Amaro l’epilogo, nel colloquio di Scalzi con Malavolta: “Voglio farle i complimenti Commissario Capo. Complimenti per la brillante operazione che ha ripristinato l’ordine e consegnato alla giustizia degli assassini pericolosi, che turbavano la quiete della Città”. “Che figlio di p… Assassini pericolosi i suoi camerati, compagni e complici di tutti i crimini possibili”. “I tempi sono cambiati Commissario, adesso l’ordine è tornato a essere la preoccupazione principale. Ha sentito il discorso del Presidente De Gasperi?”. “Gli italiani cosa si sono messi in testa? Libertà ricchezza, uguaglianza. Tutte balle. Belle parole raccontate per tenere buono il popolo. Eppoi se non ci fossimo noi, con i nostri nuovi amici sarebbe l’anarchia, il disordine.
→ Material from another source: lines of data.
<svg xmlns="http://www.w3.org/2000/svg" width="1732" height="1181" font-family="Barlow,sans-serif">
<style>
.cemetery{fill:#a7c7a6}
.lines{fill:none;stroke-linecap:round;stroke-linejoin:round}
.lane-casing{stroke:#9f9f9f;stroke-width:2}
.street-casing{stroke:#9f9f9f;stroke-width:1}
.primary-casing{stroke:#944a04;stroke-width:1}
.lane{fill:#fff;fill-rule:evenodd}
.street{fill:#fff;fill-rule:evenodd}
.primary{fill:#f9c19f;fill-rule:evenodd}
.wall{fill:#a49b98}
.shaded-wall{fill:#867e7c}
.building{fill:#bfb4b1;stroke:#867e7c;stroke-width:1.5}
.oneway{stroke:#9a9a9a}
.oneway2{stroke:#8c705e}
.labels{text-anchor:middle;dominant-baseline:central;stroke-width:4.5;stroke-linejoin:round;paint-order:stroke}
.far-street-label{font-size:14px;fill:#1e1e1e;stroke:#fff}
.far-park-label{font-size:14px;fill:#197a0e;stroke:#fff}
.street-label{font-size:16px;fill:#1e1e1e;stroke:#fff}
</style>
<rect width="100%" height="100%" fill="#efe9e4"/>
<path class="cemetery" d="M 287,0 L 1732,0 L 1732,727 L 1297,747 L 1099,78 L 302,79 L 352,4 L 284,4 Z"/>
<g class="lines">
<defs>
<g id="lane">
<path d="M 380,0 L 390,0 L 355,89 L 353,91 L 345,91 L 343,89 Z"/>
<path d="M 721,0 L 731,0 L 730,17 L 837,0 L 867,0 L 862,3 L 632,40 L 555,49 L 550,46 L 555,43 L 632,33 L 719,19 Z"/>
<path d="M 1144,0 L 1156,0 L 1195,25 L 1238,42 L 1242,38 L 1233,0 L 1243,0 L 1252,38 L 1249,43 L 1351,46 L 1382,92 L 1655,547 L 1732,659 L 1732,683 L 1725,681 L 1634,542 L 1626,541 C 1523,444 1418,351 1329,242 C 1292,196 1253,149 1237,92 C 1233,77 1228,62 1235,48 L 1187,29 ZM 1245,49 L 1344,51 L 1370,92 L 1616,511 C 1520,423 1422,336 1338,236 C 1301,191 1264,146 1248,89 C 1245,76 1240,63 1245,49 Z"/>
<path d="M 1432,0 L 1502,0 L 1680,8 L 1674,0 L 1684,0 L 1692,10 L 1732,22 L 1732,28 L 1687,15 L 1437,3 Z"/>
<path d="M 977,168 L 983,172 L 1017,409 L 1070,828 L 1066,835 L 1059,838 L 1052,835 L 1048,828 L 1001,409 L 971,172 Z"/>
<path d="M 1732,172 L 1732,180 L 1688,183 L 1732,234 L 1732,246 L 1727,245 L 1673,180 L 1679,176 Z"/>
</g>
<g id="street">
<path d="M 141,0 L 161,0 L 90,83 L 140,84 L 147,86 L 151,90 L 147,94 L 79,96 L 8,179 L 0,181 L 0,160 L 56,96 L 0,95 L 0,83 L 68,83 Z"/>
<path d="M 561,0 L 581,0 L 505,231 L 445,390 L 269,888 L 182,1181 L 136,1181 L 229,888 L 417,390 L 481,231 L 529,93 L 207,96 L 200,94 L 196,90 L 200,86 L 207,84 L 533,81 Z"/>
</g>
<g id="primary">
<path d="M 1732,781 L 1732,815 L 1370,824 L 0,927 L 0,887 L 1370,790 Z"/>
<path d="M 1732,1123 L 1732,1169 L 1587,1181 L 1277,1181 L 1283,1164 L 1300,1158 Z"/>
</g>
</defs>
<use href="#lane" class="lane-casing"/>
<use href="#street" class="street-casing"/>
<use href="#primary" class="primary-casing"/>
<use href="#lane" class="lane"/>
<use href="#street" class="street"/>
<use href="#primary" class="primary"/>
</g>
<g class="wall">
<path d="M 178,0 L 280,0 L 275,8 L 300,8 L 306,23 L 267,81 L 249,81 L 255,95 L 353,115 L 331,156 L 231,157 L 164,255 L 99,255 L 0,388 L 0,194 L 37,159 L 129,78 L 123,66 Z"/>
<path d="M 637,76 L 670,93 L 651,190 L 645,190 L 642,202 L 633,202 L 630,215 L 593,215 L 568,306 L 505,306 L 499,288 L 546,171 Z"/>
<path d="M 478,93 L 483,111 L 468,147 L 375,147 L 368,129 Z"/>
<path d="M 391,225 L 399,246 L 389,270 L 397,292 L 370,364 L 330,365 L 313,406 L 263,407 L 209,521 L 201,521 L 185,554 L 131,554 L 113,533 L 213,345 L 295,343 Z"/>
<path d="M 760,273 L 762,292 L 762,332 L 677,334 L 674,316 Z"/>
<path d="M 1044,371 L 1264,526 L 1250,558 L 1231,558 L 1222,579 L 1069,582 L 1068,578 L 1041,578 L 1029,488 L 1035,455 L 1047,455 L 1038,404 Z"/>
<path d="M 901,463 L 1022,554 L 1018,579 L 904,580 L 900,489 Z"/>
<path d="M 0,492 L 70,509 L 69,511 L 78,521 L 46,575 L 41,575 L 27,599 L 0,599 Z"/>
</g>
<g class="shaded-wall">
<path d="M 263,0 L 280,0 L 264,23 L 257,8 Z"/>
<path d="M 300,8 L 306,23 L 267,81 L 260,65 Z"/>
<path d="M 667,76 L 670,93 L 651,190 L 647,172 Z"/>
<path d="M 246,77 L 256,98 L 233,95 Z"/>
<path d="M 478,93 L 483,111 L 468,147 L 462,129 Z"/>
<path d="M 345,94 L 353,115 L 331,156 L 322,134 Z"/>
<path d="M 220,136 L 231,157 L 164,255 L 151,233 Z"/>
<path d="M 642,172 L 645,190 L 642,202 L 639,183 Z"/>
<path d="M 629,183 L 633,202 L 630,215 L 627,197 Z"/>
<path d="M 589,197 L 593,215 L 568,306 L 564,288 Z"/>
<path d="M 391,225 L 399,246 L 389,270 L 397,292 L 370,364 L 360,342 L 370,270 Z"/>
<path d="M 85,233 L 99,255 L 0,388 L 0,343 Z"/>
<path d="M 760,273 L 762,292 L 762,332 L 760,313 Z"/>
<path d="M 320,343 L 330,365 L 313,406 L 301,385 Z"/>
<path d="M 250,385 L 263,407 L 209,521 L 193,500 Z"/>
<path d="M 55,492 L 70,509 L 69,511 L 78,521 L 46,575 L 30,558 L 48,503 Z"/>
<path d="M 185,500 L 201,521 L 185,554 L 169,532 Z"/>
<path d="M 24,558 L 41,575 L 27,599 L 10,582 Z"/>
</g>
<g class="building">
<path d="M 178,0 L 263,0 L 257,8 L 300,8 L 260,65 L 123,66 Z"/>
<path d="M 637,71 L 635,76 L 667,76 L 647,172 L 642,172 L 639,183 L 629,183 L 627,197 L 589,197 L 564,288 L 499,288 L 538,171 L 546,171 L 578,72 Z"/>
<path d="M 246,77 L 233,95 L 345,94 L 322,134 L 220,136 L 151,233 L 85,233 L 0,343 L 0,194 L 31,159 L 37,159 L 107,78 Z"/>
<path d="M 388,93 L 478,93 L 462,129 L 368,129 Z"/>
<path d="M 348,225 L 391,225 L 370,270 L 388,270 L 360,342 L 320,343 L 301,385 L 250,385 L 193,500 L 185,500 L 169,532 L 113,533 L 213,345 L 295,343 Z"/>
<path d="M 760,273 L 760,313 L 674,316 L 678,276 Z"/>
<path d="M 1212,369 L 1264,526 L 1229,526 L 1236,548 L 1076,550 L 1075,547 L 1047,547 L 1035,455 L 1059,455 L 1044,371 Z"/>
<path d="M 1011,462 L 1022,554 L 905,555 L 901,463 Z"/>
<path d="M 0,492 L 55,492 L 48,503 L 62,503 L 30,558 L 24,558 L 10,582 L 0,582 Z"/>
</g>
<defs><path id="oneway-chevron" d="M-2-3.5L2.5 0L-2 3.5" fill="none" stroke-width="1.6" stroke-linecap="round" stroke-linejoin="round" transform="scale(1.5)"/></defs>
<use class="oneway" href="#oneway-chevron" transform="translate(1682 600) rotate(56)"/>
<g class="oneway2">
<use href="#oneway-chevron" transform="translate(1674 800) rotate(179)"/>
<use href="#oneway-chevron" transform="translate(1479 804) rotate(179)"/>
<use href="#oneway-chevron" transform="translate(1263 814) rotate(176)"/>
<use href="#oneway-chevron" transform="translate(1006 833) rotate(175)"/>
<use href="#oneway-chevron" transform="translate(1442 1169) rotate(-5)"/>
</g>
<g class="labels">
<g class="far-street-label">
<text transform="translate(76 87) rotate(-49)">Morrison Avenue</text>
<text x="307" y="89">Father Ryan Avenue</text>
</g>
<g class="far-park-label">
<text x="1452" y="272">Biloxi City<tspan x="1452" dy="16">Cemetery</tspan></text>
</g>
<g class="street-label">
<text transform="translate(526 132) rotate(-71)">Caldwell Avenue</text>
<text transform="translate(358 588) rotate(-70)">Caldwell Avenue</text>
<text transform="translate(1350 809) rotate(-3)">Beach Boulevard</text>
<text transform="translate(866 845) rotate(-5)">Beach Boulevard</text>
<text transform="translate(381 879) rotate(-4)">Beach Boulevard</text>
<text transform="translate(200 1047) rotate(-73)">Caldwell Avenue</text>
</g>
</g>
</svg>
Per non parlare del peggio, il pericolo che viene dai ‘rossi’, la quinta colonna in casa. Per fortuna c’è chi ha chiaro la situazione, e vigila, tiene alto il Gladio che Cesare chiese di impugnare e che il Duce aveva risollevato a sfidare le nazioni che ci vogliono schiavi, servi assoggettati”.

Commento finale di Malavolta: “Però, quel Cesare ne ha viste e mi sa che gli toccherà vederne ancora”.
E noi ci chiediamo se ci saranno nuove avventure del Commissario Capo Bacco Malavolta.